Directed Assembly of Block Copolymers on Lithographically Defined Chemically Nanopatterned Substrate
Directed Assembly of Block Copolymers on Lithographically Defined Chemically Nanopatterned Substrates
Prof. Paul Nealey
Institute for Molecular Engineering
University of Chicago
The use of block copolymers in the lithographic process is an attractive strategy to augment and enhance the capabilities of current tools in nanomanufacturing. We employ electron beam and 193 nm immersion lithography to fabricate chemically patterned surfaces. Block copolymer films are deposited on the surfaces and annealed. By judicious choice of the chemistry and the geometry of the patterned regions, the domain structure of the block copolymer film may be directed to assembly into desirable architectures for applications such as bit patterned media or integrated circuits. Challenges that remain in materials and process development include delineation of the degree of perfection that can be obtained, and fabrication of sub 10 nm features in manufacturing-relevant processes. Here we report (1) the relationships between attributes of the chemical pattern and the degree of perfection of the assembled block copolymer films, (2) two approaches to processing films on chemical patterns to enable assembly of high resolution copolymers with differing block surface energies, and (3) design principles for the synthesis of new block copolymers for directed self-assembly with sub 10 nm features.
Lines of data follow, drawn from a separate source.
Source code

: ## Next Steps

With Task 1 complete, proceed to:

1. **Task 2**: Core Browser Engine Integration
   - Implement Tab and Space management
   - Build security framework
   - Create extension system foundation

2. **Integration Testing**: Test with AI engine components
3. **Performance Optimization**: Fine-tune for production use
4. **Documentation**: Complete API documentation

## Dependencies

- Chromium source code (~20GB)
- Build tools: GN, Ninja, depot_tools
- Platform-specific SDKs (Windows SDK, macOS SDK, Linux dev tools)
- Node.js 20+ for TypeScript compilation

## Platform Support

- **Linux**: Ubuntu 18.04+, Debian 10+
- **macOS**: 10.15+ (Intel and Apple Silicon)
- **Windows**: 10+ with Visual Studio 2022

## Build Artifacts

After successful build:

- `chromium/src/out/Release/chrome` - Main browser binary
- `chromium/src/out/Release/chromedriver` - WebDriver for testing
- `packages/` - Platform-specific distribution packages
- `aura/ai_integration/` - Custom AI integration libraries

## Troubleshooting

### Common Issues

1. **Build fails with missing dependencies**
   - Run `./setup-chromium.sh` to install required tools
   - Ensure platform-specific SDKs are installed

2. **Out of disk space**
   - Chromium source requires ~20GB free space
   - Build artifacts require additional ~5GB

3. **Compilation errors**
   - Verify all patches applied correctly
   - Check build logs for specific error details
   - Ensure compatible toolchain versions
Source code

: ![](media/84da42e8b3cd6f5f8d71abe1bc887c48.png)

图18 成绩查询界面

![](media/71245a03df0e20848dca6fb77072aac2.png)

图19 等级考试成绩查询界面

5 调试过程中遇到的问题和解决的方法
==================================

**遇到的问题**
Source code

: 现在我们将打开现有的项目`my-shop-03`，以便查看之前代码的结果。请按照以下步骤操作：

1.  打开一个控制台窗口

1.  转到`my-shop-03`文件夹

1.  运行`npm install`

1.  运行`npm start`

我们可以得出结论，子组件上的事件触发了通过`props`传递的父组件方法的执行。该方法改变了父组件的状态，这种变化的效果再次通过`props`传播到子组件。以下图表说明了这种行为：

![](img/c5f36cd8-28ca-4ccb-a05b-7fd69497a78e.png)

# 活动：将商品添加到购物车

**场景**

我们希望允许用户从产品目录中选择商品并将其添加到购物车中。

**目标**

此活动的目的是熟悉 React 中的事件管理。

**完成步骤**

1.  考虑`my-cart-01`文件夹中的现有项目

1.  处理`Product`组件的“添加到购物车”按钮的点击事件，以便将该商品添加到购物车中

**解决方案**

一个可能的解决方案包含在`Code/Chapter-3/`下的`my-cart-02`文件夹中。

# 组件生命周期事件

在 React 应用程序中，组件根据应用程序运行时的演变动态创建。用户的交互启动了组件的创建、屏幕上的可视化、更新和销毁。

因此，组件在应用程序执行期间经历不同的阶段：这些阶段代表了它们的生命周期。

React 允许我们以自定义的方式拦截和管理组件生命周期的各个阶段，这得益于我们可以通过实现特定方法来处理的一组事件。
Nealey is a pioneer of directed self-assembly, which is becoming very important in microelectronics processing to create patterns for integrated circuits. He is one of the world’s leading experts on patterning organic materials, literally creating physical patterns of structure and composition in the materials at the nanometer length scale, where the patterns affect the function of the materials.
Many of Nealey’s collaborative projects with Juan de Pablo have focused on block copolymer films, which spontaneously self-assemble to form structures with dimensions that range from three to 50 nanometers. Nealey’s experimental and de Pablo’s computational teamwork extends even to jointly advised doctoral students. Their approach has become so powerfully productive that other institutions seek to replicate their formula for success with their own research teams.
Nealey’s interest in tissue engineering of corneal prosthetic devices, pursued in collaboration with a veterinary ophthalmologist, demonstrates the versatility of his expertise in fabricating nanostructured surfaces.
Nealey holds 14 patents and is the author of more than 180 publications. His honors include fellowship in the American Physical Society, the 2010 Nanoscale Science and Engineering Forum Award from the American Institute of Chemical Engineers, and a 2009 Inventor Recognition Award from Semiconductor Research Corporation.